(AVAILABLE DATA)
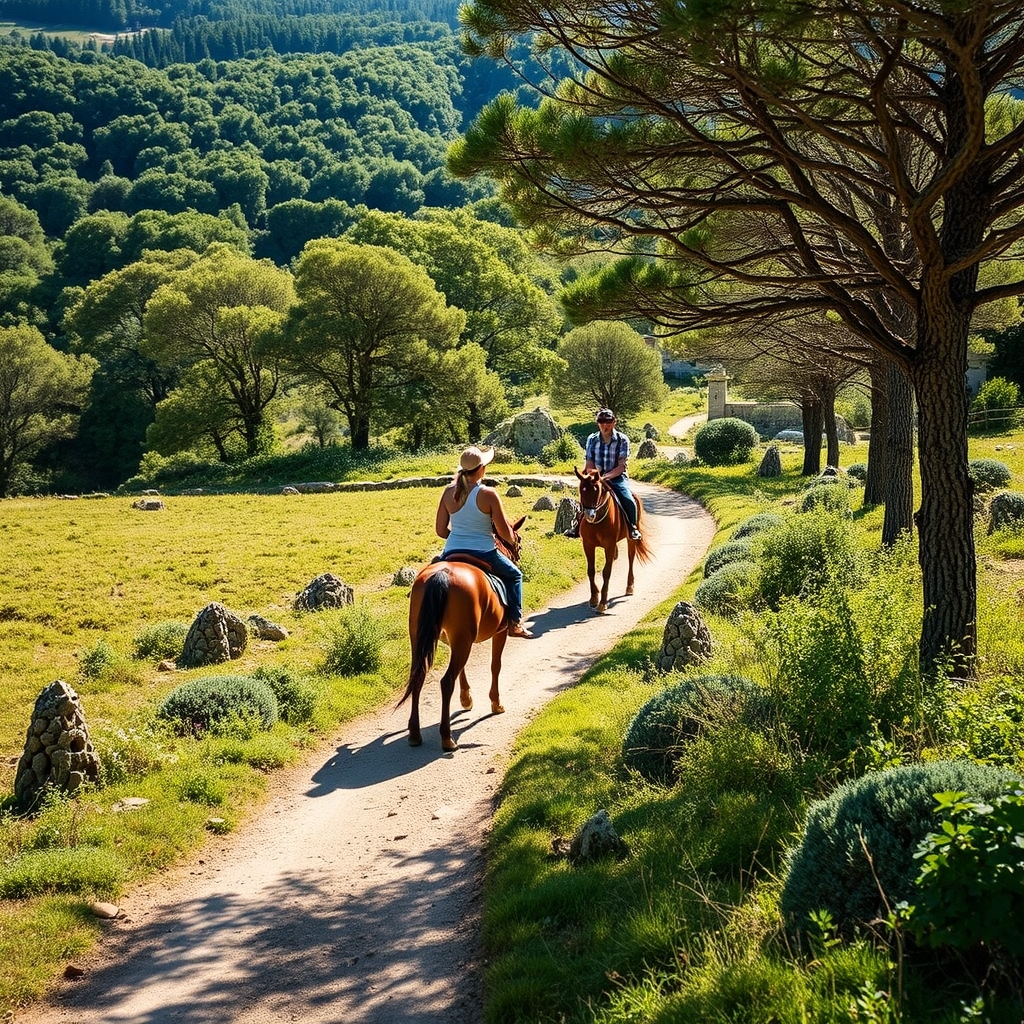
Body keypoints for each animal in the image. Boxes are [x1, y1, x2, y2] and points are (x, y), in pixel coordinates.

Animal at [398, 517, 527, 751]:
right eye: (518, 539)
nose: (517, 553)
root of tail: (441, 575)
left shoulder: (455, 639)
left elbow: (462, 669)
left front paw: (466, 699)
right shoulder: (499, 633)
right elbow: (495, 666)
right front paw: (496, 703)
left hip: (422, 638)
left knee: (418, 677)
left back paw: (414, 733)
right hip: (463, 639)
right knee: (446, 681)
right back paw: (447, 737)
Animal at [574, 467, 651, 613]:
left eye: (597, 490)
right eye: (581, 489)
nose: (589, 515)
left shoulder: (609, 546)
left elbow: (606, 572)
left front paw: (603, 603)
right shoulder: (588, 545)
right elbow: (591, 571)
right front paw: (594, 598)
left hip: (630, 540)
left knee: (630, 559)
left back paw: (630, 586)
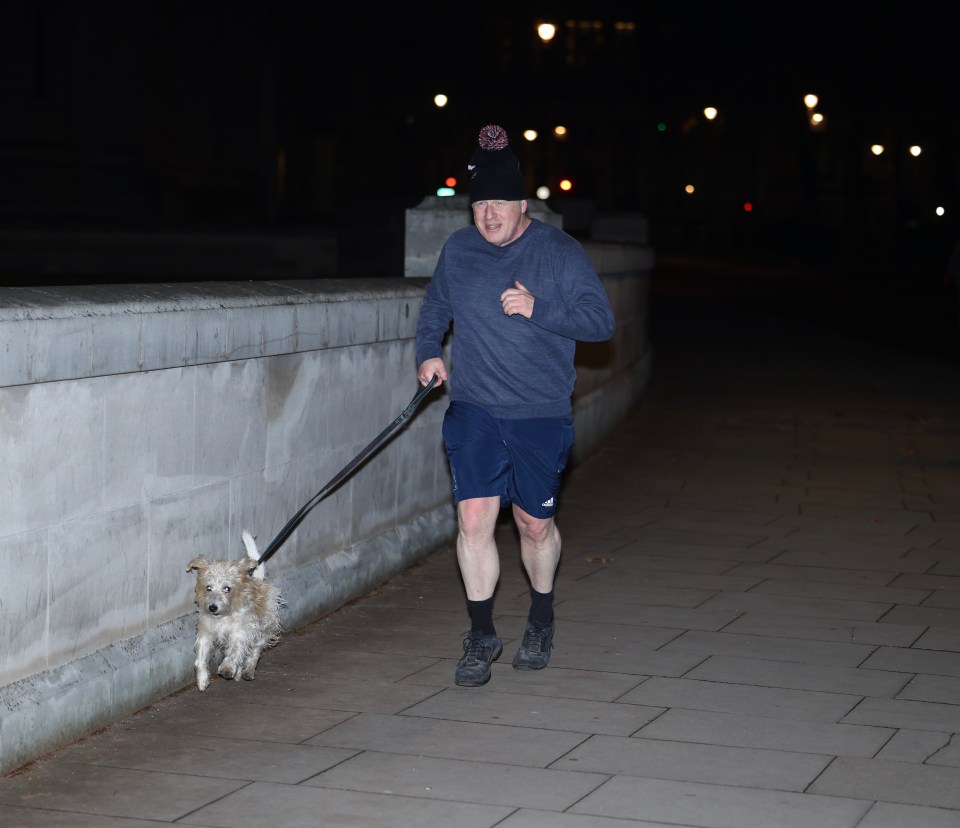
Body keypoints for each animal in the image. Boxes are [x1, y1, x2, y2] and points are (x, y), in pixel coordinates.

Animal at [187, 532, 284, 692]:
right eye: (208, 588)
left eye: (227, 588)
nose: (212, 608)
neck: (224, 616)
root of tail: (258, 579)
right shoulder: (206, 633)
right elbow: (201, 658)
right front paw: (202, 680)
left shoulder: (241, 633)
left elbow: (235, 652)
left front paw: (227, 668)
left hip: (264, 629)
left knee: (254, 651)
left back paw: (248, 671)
(End AVAILABLE DATA)
(AVAILABLE DATA)
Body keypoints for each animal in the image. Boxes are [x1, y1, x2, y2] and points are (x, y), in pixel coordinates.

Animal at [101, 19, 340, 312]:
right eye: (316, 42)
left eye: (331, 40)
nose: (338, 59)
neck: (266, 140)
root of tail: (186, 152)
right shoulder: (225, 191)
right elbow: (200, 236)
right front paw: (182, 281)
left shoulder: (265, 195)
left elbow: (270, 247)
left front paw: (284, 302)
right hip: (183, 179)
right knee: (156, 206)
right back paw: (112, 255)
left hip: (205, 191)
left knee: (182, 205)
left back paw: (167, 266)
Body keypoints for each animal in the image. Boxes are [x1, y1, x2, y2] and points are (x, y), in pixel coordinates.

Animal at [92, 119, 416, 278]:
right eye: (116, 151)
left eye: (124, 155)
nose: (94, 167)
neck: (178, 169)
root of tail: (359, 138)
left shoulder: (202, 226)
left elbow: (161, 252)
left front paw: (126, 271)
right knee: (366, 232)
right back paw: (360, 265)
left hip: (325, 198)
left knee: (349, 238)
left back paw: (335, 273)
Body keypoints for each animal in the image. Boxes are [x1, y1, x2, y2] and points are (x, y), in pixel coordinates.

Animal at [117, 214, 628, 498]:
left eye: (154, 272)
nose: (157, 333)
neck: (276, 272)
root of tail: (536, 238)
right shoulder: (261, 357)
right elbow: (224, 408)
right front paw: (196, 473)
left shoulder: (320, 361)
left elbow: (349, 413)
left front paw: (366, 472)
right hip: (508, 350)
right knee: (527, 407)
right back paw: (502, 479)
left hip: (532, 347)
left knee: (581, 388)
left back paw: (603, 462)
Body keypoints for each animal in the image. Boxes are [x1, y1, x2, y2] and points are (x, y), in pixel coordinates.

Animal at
(End AVAILABLE DATA)
(AVAILABLE DATA)
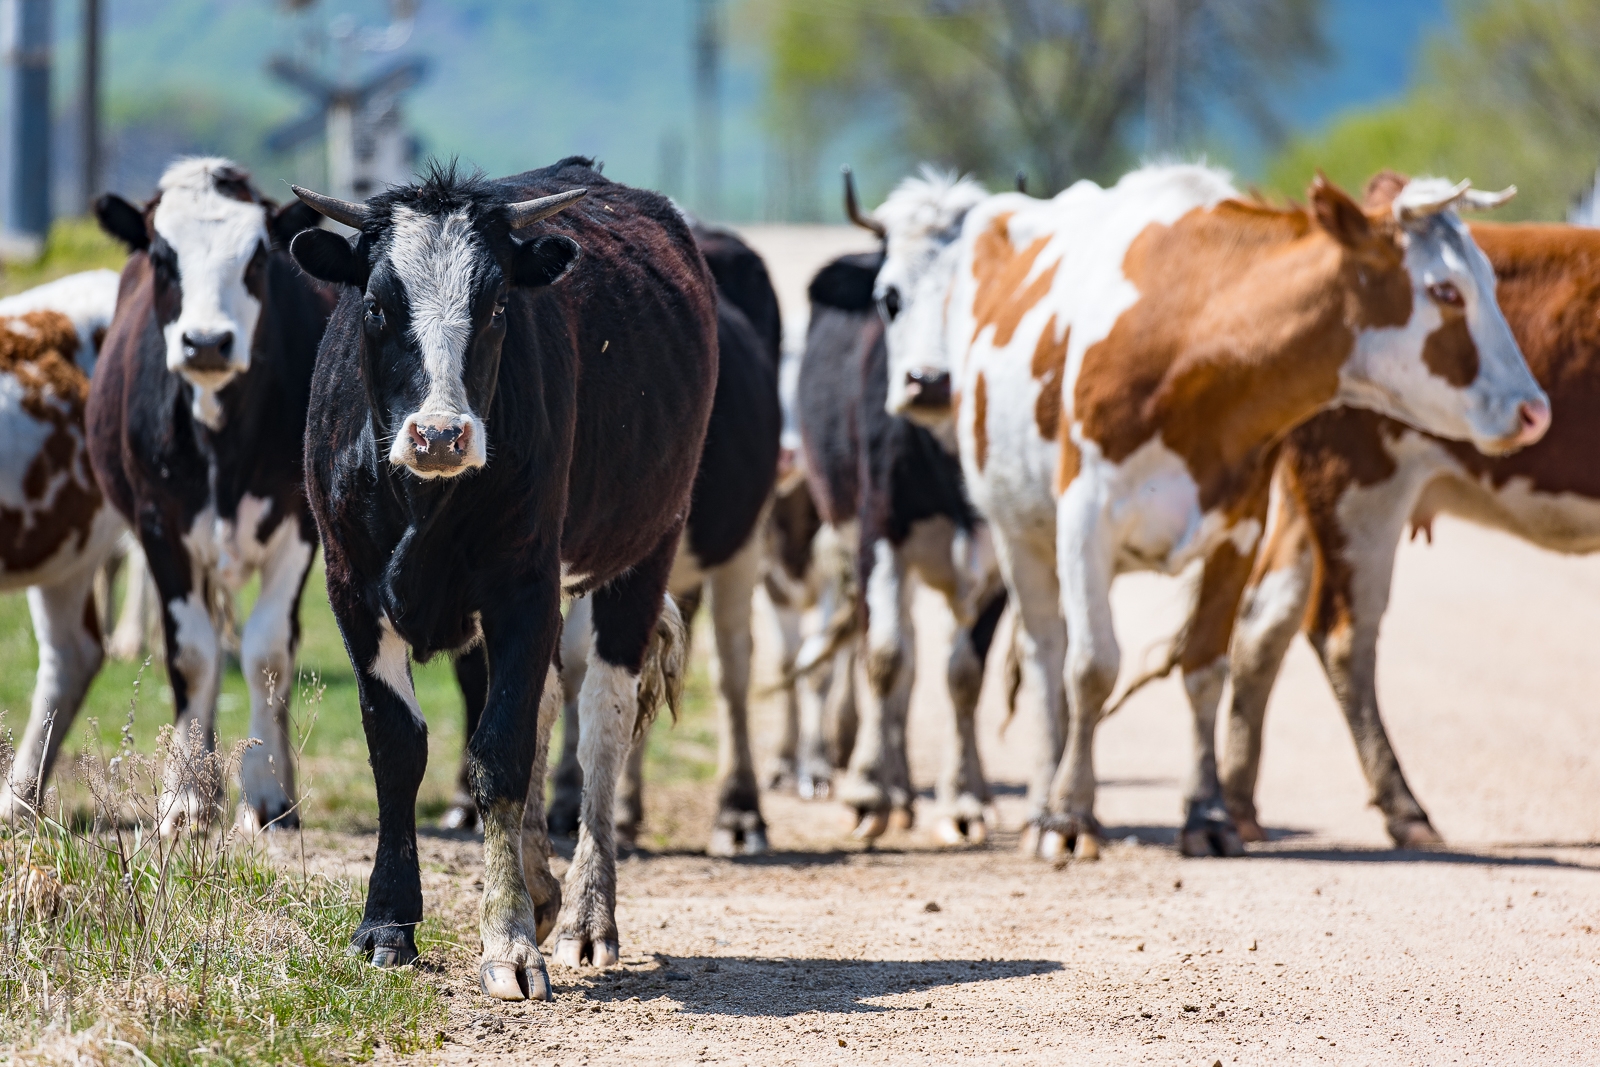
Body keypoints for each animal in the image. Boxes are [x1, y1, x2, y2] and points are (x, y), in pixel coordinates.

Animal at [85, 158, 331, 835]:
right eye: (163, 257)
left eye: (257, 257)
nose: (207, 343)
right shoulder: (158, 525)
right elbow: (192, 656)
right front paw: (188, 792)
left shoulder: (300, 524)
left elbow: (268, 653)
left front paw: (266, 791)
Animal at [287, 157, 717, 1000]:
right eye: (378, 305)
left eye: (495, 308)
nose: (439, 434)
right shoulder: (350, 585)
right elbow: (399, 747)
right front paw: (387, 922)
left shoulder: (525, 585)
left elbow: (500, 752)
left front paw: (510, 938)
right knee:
(End AVAILABLE DATA)
EXERCISE: All the lines that hold the word "knee" must appear in the answer, copied from the records.

WRITTEN RESPONSE:
left knee: (418, 677)
right knee: (446, 681)
left knee: (630, 559)
left knee: (254, 651)
right knee: (156, 206)
left knee: (182, 205)
right knee: (366, 232)
left knee: (349, 238)
right knee: (527, 407)
left knee: (581, 388)
right knee:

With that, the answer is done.